Passage provided:

The new Student Athlete High-Performance Center hugs the contour of the Memorial Stadium and is largely underground. Photos: Tracey Taylor

In a few weeks, a brand new, 145,000 sq. ft. building will open its doors in Berkeley. Architects, engineers and construction crews have been working on it for almost three years, and the scale of the endeavor cannot be underestimated. However it’s likely you haven’t even spotted this building; and, even when it’s fully operational by the beginning of next year, it will continue to be largely hidden from public view.

Cal’s new Student-Athlete High Performance Center, built at a cost of $150 million in private donations, has been designed to be almost entirely invisible. Sited largely underground, it hugs the west side of the Memorial Stadium. From the street, the facility appears to be simply a long, stone-clad wall which follows the curve of the stadium.

“The beauty of the design is that it maximizes views of the stadium and keeps that as the architectural focus,” said Bob Milano, Assistant Athletic Director at UC Berkeley as he took this reporter on a tour.

The entrance to the Center which has been designed to highlight the historic stadium and retain views

The Center will cater to 400 student athletes and is divided into three main sections — one part is dedicated to Cal’s football facilities, another to the 12 other Olympic sports in the school’s athletic department, and a large core area houses an impressive array of training, conditioning and rehabilitation facilities.

The high-performance zone and main work-out space inside the center

Milano explains that a key objective of the design was to better connect the whole stadium area with the campus and the city. That explains the goal to ensure the athletic center wouldn’t obstruct views from the former to the latter.

The two acre Grand Plaza on the roof of the new Center includes newly planted trees

It was also the impetus to design a 2-acre Grand Plaza on the roof of the new center, a spot that formerly played host to a parking lot and a chain link fence. A number of trees have been planted into the “ground” of the roof plaza — not an easy feat, and achieved thanks to ingenious engineering and the vision of landscape architect firm Olin Partnership. The plaza will be unveiled at the same time as the stadium reopens.

“The plaza and open space gives the project a human scale,” said Milano.

Walls of Champions clad in cherry wood run throughout the Center

The lead architects on the whole project are HNTB Architecture and Studios Architecture and the structural engineering — critical on a site that sits atop the Hayward Fault — is being overseen by Forell-Elsesser.

Supplied data:
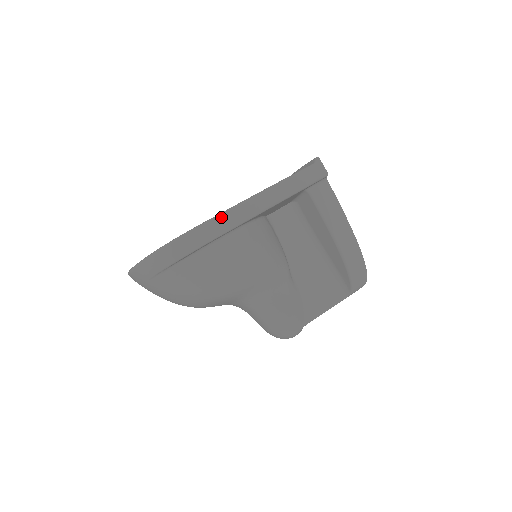
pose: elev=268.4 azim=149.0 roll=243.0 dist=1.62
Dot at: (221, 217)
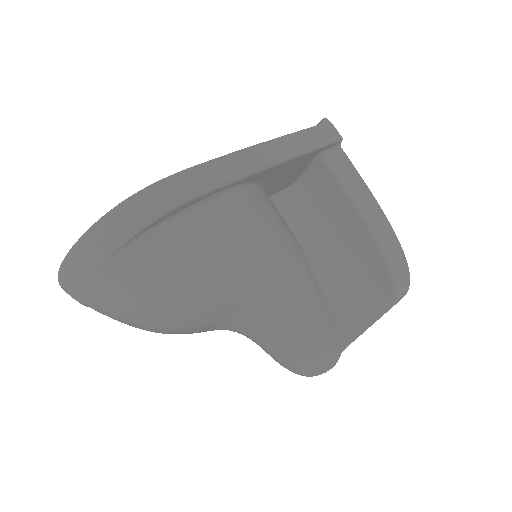
Dot at: (212, 164)
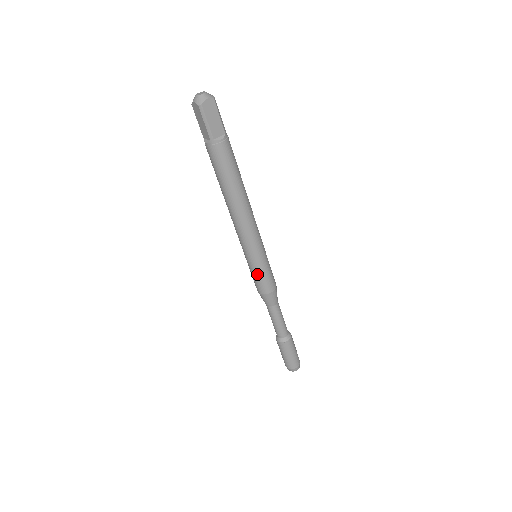
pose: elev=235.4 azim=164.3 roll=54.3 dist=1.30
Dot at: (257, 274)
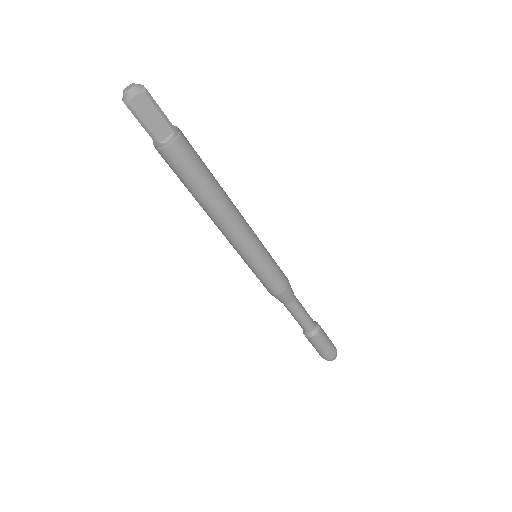
Dot at: (259, 276)
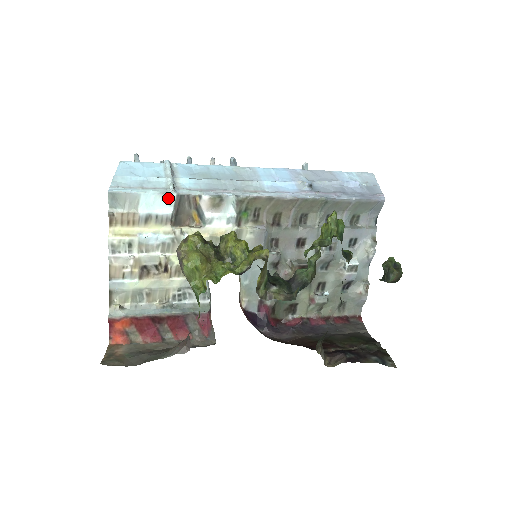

Exercise prompt: From the article on Cal's new high-performance center, quote the passage from "The lead architects" to "overseen by Forell-Elsesser.".

Exercise result:
The lead architects on the whole project are HNTB Architecture and Studios Architecture and the structural engineering — critical on a site that sits atop the Hayward Fault — is being overseen by Forell-Elsesser.